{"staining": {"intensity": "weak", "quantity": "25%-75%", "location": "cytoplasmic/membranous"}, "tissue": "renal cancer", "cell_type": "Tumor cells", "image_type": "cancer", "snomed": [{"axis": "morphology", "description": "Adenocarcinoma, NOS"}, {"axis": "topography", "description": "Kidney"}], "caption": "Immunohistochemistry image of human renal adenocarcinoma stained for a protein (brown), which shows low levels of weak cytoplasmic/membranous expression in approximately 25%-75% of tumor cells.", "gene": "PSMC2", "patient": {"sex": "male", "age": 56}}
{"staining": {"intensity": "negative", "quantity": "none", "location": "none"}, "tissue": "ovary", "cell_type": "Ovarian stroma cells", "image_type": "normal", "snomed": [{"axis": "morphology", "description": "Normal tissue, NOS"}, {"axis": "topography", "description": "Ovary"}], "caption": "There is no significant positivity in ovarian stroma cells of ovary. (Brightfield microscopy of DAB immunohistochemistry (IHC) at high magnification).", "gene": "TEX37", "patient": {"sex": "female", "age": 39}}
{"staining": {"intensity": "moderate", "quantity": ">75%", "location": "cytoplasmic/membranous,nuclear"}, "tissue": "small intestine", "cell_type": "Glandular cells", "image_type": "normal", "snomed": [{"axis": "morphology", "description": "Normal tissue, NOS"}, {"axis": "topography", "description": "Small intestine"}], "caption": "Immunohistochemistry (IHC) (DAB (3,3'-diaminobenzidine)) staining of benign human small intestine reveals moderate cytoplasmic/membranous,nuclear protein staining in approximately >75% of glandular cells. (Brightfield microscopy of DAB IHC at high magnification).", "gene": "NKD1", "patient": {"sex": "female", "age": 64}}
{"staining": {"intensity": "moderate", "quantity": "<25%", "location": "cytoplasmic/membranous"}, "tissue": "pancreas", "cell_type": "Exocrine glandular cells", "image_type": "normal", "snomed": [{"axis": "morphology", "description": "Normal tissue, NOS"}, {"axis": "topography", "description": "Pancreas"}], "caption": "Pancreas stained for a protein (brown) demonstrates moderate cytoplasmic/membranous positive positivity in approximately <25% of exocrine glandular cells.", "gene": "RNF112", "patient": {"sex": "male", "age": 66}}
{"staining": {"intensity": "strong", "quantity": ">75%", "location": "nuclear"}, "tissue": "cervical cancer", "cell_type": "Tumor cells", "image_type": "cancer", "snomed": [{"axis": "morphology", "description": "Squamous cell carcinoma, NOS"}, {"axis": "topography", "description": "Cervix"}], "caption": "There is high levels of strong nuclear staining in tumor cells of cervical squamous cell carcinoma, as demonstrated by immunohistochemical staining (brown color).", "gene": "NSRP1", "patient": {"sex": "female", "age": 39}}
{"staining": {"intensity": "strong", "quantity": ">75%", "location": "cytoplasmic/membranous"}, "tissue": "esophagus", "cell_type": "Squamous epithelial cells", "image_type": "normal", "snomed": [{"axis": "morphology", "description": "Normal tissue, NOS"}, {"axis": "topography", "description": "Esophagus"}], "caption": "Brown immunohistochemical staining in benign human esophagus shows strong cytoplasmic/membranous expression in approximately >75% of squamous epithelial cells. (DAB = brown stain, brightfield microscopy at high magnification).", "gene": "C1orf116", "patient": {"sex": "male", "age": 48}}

*Instructions for the task*: An exact copy of every record is needed; write it out in full.

*Result of this exercise*:
{"staining": {"intensity": "weak", "quantity": "25%-75%", "location": "cytoplasmic/membranous"}, "tissue": "renal cancer", "cell_type": "Tumor cells", "image_type": "cancer", "snomed": [{"axis": "morphology", "description": "Adenocarcinoma, NOS"}, {"axis": "topography", "description": "Kidney"}], "caption": "Immunohistochemistry image of human renal adenocarcinoma stained for a protein (brown), which shows low levels of weak cytoplasmic/membranous expression in approximately 25%-75% of tumor cells.", "gene": "PSMC2", "patient": {"sex": "male", "age": 56}}
{"staining": {"intensity": "negative", "quantity": "none", "location": "none"}, "tissue": "ovary", "cell_type": "Ovarian stroma cells", "image_type": "normal", "snomed": [{"axis": "morphology", "description": "Normal tissue, NOS"}, {"axis": "topography", "description": "Ovary"}], "caption": "There is no significant positivity in ovarian stroma cells of ovary. (Brightfield microscopy of DAB immunohistochemistry (IHC) at high magnification).", "gene": "TEX37", "patient": {"sex": "female", "age": 39}}
{"staining": {"intensity": "moderate", "quantity": ">75%", "location": "cytoplasmic/membranous,nuclear"}, "tissue": "small intestine", "cell_type": "Glandular cells", "image_type": "normal", "snomed": [{"axis": "morphology", "description": "Normal tissue, NOS"}, {"axis": "topography", "description": "Small intestine"}], "caption": "Immunohistochemistry (IHC) (DAB (3,3'-diaminobenzidine)) staining of benign human small intestine reveals moderate cytoplasmic/membranous,nuclear protein staining in approximately >75% of glandular cells. (Brightfield microscopy of DAB IHC at high magnification).", "gene": "NKD1", "patient": {"sex": "female", "age": 64}}
{"staining": {"intensity": "moderate", "quantity": "<25%", "location": "cytoplasmic/membranous"}, "tissue": "pancreas", "cell_type": "Exocrine glandular cells", "image_type": "normal", "snomed": [{"axis": "morphology", "description": "Normal tissue, NOS"}, {"axis": "topography", "description": "Pancreas"}], "caption": "Pancreas stained for a protein (brown) demonstrates moderate cytoplasmic/membranous positive positivity in approximately <25% of exocrine glandular cells.", "gene": "RNF112", "patient": {"sex": "male", "age": 66}}
{"staining": {"intensity": "strong", "quantity": ">75%", "location": "nuclear"}, "tissue": "cervical cancer", "cell_type": "Tumor cells", "image_type": "cancer", "snomed": [{"axis": "morphology", "description": "Squamous cell carcinoma, NOS"}, {"axis": "topography", "description": "Cervix"}], "caption": "There is high levels of strong nuclear staining in tumor cells of cervical squamous cell carcinoma, as demonstrated by immunohistochemical staining (brown color).", "gene": "NSRP1", "patient": {"sex": "female", "age": 39}}
{"staining": {"intensity": "strong", "quantity": ">75%", "location": "cytoplasmic/membranous"}, "tissue": "esophagus", "cell_type": "Squamous epithelial cells", "image_type": "normal", "snomed": [{"axis": "morphology", "description": "Normal tissue, NOS"}, {"axis": "topography", "description": "Esophagus"}], "caption": "Brown immunohistochemical staining in benign human esophagus shows strong cytoplasmic/membranous expression in approximately >75% of squamous epithelial cells. (DAB = brown stain, brightfield microscopy at high magnification).", "gene": "C1orf116", "patient": {"sex": "male", "age": 48}}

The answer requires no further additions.